Hierdurch wird deutlich, dass Auslagen zusätzlich zum Honorar der Klägerin zu erstatten sind.

Insgesamt berechnet sich die unverjährte Honorarforderung der Klägerin aus §§ 611 Abs. 1, 421 BGB i.V.m. §§ 3, 4 des Hauverwaltervertrages deshalb wie folgt:

Der Klägerin steht ein Nettohonorar von monatlich 850,00 DM für 10 Monate gegen die BGB-Gesellschaft und ihre Gesellschafter als Gesamtschuldner i.H.v. 8.500,00 DM zu. Hinzu kommt die Auslagenpauschale von anteilig 850,00 DM für zehn Monate. Zu dem Gesamtbetrag von 9.350,00 DM ist die gesetzliche Mehrwertsteuer von 16 % zu addieren, so dass sich eine Bruttoforderung von 10.846,00 DM ergibt.
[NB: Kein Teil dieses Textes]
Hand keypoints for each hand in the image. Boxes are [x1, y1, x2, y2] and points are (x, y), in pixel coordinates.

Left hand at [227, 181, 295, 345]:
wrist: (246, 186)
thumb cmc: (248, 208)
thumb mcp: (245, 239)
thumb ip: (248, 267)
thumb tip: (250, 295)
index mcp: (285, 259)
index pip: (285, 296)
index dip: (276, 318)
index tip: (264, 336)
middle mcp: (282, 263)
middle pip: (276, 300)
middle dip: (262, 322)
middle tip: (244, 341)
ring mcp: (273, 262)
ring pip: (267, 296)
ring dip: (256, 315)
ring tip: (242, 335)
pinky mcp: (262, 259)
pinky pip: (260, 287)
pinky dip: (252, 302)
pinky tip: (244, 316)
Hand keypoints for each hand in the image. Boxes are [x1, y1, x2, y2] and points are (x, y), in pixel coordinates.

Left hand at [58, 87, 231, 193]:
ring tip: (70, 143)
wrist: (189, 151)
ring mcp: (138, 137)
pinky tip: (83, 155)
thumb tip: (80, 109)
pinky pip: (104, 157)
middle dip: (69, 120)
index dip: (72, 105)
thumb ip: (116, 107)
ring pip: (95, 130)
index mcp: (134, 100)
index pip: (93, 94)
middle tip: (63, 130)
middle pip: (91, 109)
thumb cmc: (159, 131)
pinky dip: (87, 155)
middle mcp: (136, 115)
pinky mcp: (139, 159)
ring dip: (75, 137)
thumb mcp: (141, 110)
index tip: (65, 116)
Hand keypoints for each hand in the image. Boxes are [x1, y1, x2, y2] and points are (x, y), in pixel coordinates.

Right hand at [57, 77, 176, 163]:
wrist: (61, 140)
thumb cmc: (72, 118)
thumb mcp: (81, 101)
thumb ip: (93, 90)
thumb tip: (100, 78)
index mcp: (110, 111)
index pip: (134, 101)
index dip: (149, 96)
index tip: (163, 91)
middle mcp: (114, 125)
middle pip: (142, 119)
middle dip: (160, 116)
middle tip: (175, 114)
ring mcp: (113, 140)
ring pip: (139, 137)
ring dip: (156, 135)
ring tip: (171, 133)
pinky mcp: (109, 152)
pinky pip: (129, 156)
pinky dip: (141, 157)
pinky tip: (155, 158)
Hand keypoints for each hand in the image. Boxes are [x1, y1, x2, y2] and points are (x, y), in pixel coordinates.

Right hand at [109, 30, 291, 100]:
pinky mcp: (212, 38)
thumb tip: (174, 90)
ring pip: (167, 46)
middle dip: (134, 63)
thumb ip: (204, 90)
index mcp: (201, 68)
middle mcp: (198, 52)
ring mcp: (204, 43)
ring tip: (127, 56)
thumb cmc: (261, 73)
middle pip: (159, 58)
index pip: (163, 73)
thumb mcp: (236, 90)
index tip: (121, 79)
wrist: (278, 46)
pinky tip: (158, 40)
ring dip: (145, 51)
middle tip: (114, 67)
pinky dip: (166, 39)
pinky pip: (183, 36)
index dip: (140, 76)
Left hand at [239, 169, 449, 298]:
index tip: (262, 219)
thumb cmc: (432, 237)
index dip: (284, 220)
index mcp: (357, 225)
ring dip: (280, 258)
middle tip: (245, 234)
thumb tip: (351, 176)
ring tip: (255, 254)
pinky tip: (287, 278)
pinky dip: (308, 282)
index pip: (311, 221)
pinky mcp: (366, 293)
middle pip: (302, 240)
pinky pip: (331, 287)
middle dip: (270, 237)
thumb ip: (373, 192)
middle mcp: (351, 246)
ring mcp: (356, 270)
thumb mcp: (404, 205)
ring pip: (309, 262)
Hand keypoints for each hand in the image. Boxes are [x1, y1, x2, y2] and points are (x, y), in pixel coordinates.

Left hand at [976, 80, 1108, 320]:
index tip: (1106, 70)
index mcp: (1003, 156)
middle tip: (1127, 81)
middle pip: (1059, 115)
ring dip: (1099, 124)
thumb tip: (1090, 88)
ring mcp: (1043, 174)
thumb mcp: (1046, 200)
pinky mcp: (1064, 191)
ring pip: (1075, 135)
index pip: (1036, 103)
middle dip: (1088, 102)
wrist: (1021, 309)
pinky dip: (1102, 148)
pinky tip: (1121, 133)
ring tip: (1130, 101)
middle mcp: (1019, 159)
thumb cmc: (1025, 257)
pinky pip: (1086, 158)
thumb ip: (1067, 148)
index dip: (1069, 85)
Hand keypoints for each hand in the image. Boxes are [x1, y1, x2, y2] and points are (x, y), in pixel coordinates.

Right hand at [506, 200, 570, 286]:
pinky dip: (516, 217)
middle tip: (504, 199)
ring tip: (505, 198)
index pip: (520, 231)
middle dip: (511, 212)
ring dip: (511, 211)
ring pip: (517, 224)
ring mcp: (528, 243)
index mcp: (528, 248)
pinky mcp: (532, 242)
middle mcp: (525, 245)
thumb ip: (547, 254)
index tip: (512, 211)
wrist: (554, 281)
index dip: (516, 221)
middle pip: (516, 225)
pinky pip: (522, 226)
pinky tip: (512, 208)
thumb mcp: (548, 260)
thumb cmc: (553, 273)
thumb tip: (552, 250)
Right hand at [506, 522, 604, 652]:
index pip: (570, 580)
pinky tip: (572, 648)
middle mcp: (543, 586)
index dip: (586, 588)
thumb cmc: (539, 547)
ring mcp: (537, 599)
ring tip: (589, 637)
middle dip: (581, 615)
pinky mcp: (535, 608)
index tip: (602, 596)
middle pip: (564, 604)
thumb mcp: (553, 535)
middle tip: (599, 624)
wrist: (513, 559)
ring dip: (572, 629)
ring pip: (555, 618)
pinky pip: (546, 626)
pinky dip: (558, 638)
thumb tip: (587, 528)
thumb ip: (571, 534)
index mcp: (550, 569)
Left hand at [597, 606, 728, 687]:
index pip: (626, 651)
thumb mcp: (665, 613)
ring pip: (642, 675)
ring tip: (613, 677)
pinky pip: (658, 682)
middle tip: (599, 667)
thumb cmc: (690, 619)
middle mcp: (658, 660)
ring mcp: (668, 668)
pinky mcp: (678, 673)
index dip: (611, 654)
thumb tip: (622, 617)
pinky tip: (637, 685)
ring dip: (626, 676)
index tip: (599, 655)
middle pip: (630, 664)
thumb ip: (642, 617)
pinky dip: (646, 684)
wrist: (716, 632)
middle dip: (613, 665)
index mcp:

Dieser Betrag entspricht 5.545,47 EUR, in dieser Höhe war der Vollstreckungsbescheid aufrechtzuerhalten.

V.

Die Kostenentscheidung folgt aus §§ 91 Abs. 1, 97 Abs. 1, 281 Abs. 3, 344 ZPO. Die Entscheidung über die vorläufige Vollstreckbarkeit ergibt sich aus §§ 708 Nr. 10, 713 ZPO i.V.m. § 26 Nr. 8 EGZPO.